Friday, December 31, 2010

Happy New Year's Eve

This year, I've decided, at this moment, not to complain about New Year's. I have no party to go to and I haven't made any plans. I may stay home and act like it's any other evening. I may walk down H St (my street) and see if any of the no-cover bars appeal to me. I may walk home without entering any. I may buy myself a drink and go home before midnight. I may find somewhere friendly and stay until midnight. Whatever I do, will be because it appeals to me and that's it. I won't go out if I don't feel like it. I won't force myself out and if it feels too sad, I won't stay home.

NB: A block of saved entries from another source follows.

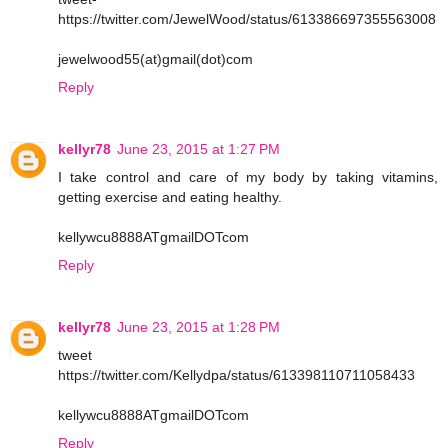
https://twitter.com/JewelWood/status/613386697355563008
jewelwood55(at)gmail(dot)com
Reply
kellyr78
June 23, 2015 at 1:27 PM
I take control and care of my body by taking vitamins,
getting exercise and eating healthy.
kellywcu8888ATgmailDOTcom
Reply
kellyr78
June 23, 2015 at 1:28 PM
tweet
https://twitter.com/Kellydpa/status/613398110711058433
kellywcu8888ATgmailDOTcom
Reply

On to other non-news, my boss is ridiculous. In fact, she's so ridiculous that I'm starting to find her amusing. It would be more amusing, of course, if she would get out of my way, but that's not happening any time soon. At least it's possible to laugh about her rather than have a flare of anger when she says something stupid. The  most recent was that she thinks I see her as a threat. No, I see her as a roadblock, and I was impolitic enough to tell her. (I guess I should be grateful that I work for the feds, so no chance of being fired for saying stupid things to one's boss.)

The deal is, she sees ME as a threat. Or, at least, she's worried that I may leave. And if I were to leave, she would have a BIG problem. She has some power, but I have most of it. I am going to try harder to accommodate her without making myself crazy. My idea is to send her a weekly email update on all my projects. That way, she'll feel like she's in the loop, but I won't have to actually sit in an indefinitely long meeting with her--or tolerate her constant rescheduling. We'll see if it works.

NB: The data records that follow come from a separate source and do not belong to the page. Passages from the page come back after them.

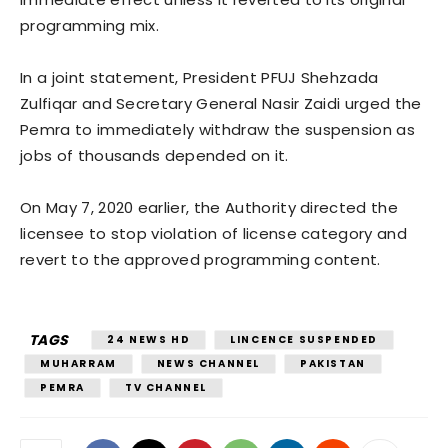
programming mix.
In a joint statement, President PFUJ Shehzada
Zulfiqar and Secretary General Nasir Zaidi urged the
Pemra to immediately withdraw the suspension as
jobs of thousands depended on it.
On May 7, 2020 earlier, the Authority directed the
licensee to stop violation of license category and
revert to the approved programming content.
TAGS
24 NEWS HD
LINCENCE SUSPENDED
MUHARRAM
NEWS CHANNEL
PAKISTAN
PEMRA
TV CHANNEL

I don't know if it's "good" or "healthy" to have so much of my life focused on work, but I guess it's ok. My job has never really challenged me or required me to live up to my full "potential." Now it is and that's exciting. I am ready for the challenge!

However you spend tonight, I hope you have a great time. See you next year.

Grateful for: challenges.

1 comment:

  1. That's very exciting that things are going so well at work, despite your boss. It doesn't seem unhealthy to me, especially because you'll inevitably cycle your focus to something else at some point--enjoy it!